The last time sport anglers flirted with a shutdown came in 2011, when ODFW last invoked the 20-fathom restriction to protect yelloweyes. That change, along with consistent use of special release devices to avoid barotrauma deaths in yelloweyes as they were slowly released into deep waters, helped keep the season open the rest of that year, Sommer says.
But use of these so-called "descending devices" has dropped from 80 percent in recent years to 60 percent this year, Sommer says.
Yelloweyes pulled from deep water often exhibit signs of barotrauma, such as bloated swim bladders in their abdomen and bulging eyes. Those released with barotrauma cannot descend to their deep-water environs, so they need help in returning to depths where pressure will remove their symptoms.

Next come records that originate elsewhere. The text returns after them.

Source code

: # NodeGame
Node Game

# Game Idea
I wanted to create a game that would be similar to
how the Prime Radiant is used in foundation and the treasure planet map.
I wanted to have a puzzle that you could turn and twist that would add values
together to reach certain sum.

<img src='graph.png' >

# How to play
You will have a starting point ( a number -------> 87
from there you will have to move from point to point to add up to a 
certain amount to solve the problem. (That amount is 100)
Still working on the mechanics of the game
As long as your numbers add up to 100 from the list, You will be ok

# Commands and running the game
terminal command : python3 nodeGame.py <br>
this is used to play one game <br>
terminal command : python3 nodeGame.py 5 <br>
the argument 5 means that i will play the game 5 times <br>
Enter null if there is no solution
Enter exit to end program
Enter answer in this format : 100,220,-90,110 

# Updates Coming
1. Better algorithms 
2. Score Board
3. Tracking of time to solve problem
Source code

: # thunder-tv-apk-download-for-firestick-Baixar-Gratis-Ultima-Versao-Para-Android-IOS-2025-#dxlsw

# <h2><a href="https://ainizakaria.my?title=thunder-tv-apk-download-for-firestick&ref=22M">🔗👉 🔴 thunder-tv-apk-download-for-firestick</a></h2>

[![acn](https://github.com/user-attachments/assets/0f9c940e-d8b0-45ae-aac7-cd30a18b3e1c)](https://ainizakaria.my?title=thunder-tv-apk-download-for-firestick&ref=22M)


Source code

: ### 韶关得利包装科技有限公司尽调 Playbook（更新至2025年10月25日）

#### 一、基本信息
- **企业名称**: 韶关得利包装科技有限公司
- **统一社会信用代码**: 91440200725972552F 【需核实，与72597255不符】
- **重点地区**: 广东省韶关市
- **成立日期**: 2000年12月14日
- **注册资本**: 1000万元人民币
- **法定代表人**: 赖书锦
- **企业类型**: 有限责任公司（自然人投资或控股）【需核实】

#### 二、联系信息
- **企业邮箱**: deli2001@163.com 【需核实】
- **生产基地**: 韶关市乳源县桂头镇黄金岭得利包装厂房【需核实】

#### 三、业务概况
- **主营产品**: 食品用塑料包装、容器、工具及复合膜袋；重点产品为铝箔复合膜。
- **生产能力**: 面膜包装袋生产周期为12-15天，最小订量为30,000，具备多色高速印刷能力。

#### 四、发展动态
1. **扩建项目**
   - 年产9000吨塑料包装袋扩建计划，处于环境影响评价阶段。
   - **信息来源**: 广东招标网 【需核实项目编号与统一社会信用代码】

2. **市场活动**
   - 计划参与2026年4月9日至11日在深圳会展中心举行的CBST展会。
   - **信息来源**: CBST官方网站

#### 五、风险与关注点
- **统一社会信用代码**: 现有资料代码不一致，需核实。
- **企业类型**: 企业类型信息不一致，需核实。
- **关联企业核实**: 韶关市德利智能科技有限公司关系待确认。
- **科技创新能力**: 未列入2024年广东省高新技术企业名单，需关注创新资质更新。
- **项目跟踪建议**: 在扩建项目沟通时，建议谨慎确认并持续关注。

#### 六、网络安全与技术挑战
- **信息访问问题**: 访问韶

Descending devices, which range from as little as $3 to as much as $50, allow anglers to use their rods, reels and weights to slowly return the fish to deep water for a successful release.
More use of these devices by anglers would slow the rate at which Oregon's recreational fleet gobbles up the yelloweye "quota" of 2.8 metric tons. Through June, an estimated 1.85 metric tons of yelloweyes had died after release, Sommer says.
Both yelloweye numbers and catch-and-release mortality on them is much lower inside the 20-fathom line, according to ODFW.
The change does not effect tuna fishing or recreational salmon fishing. However, anglers doing combination trips must do their rockfish jigging at the end of their trips if they plan on salmon fishing in water deeper than 120 feet. That's because it will be illegal to have bottomfish on board past the 20-fathom line beginning Friday.
The slow-growing yelloweyes along the West Coast were declared an overfished species in 2002 by the National Marine Fisheries Service. Since then, they have been managed under a plan to rebuild the stock while reducing the incidental take of these fish by sport and commercial fleets targeting other species.